§ **DOCUMENT EXCERPT**

☆ ☆ ☆ ☆ ☆ ☆ ☆

She said her client had told her that if she could bring a kid, she would be given the money to buy a car.

Unknown to her, the picture of the missing boy was in circulation. In the process of taking the boy to where she would be given the money to buy a car, she was caught.

Two weeks ago, a couple, Olatunbosun and Ganiyat Abbass were arrested by the Osun State Police Command for stealing a six-day-old baby.

According to the Osun State Commissioner of Police, Wale Olokode, who paraded the couple, the baby was stolen from one Jemilat Musa on Thursday, March 24. Ganiyat, who was said to be the arrowhead of the crime, gave the mother of the baby N200 and some wraps of cornmeal to distract her.

According to Olokode, shortly after the baby’s mother left home to buy bean cake in the neighborhood, the suspects abducted the baby, put her in a sack, and ran away.

The suspects were arrested in the early hours of Friday, March 25, 2022, in collaboration with the civilian JTF.

But while the above cases were reported and arrests were made, there have been many unreported cases.

The abduction of children is not particular to Nigeria. According to a report by the National Center for Missing and Exploited Children (NCME), 421,394 children in the US were reported missing in 2019.

The National Center for Missing & Exploited Children is a private, nonprofit organization established in 1984 by the United States Congress. According to statistics from the center, one out of every 10,000 missing children reported to the police is not found alive while about 4,600 children are abducted by strangers every year in the United States.

☆ ☆ ☆ ☆ ☆ ☆ ☆

§ **SUPPLIED DATA**
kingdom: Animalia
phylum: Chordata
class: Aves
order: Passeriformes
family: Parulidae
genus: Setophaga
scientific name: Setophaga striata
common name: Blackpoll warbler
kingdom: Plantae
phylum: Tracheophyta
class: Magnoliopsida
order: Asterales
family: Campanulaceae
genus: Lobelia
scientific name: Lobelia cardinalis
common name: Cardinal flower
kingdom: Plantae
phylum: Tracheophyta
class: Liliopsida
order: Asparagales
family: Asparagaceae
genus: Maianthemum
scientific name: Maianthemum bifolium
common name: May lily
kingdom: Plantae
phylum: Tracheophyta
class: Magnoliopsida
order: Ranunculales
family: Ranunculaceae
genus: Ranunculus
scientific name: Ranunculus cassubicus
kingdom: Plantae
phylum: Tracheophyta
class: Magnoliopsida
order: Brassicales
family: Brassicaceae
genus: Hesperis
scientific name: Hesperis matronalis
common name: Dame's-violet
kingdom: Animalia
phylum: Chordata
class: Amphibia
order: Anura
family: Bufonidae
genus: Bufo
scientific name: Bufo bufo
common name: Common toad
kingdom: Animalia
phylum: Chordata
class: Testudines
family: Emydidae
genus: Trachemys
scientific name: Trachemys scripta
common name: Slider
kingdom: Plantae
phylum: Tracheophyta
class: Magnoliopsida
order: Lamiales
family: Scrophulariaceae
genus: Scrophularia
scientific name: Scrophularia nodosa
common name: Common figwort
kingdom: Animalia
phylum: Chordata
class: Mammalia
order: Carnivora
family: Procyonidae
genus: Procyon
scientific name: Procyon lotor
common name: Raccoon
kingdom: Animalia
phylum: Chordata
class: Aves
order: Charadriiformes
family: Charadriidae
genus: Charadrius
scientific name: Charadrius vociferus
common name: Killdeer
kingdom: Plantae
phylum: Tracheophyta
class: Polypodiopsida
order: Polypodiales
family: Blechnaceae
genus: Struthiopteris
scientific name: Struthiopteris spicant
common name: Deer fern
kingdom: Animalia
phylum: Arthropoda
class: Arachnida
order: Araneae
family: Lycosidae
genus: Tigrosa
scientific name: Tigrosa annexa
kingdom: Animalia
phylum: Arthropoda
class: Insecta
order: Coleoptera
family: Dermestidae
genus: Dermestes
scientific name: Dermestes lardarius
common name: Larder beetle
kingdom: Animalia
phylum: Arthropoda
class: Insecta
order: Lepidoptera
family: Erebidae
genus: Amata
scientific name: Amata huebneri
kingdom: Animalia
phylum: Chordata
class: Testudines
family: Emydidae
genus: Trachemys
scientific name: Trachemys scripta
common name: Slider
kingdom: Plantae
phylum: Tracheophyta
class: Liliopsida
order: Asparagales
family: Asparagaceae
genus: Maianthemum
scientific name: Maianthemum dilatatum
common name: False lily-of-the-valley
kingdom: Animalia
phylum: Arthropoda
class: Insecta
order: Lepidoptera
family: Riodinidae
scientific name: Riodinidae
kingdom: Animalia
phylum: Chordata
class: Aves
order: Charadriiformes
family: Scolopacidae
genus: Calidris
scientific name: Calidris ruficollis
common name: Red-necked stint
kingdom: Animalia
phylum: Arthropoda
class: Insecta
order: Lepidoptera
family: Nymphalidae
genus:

☆ ☆ ☆ ☆ ☆ ☆ ☆

§ **STATED PROBLEM 1**
Write out the passage on child abductions word for word.
§ **STATED PROBLEM 2**
Rewrite the records from their first line through the line holding "scientific name: Hesperis matronalis", inclusive, changing "phylum" to "division" and leaving all else unchanged. Give only those lines.

§ **SOLUTION 1**
She said her client had told her that if she could bring a kid, she would be given the money to buy a car.

Unknown to her, the picture of the missing boy was in circulation. In the process of taking the boy to where she would be given the money to buy a car, she was caught.

Two weeks ago, a couple, Olatunbosun and Ganiyat Abbass were arrested by the Osun State Police Command for stealing a six-day-old baby.

According to the Osun State Commissioner of Police, Wale Olokode, who paraded the couple, the baby was stolen from one Jemilat Musa on Thursday, March 24. Ganiyat, who was said to be the arrowhead of the crime, gave the mother of the baby N200 and some wraps of cornmeal to distract her.

According to Olokode, shortly after the baby’s mother left home to buy bean cake in the neighborhood, the suspects abducted the baby, put her in a sack, and ran away.

The suspects were arrested in the early hours of Friday, March 25, 2022, in collaboration with the civilian JTF.

But while the above cases were reported and arrests were made, there have been many unreported cases.

The abduction of children is not particular to Nigeria. According to a report by the National Center for Missing and Exploited Children (NCME), 421,394 children in the US were reported missing in 2019.

The National Center for Missing & Exploited Children is a private, nonprofit organization established in 1984 by the United States Congress. According to statistics from the center, one out of every 10,000 missing children reported to the police is not found alive while about 4,600 children are abducted by strangers every year in the United States.

§ **SOLUTION 2**
kingdom: Animalia
division: Chordata
class: Aves
order: Passeriformes
family: Parulidae
genus: Setophaga
scientific name: Setophaga striata
common name: Blackpoll warbler
kingdom: Plantae
division: Tracheophyta
class: Magnoliopsida
order: Asterales
family: Campanulaceae
genus: Lobelia
scientific name: Lobelia cardinalis
common name: Cardinal flower
kingdom: Plantae
division: Tracheophyta
class: Liliopsida
order: Asparagales
family: Asparagaceae
genus: Maianthemum
scientific name: Maianthemum bifolium
common name: May lily
kingdom: Plantae
division: Tracheophyta
class: Magnoliopsida
order: Ranunculales
family: Ranunculaceae
genus: Ranunculus
scientific name: Ranunculus cassubicus
kingdom: Plantae
division: Tracheophyta
class: Magnoliopsida
order: Brassicales
family: Brassicaceae
genus: Hesperis
scientific name: Hesperis matronalis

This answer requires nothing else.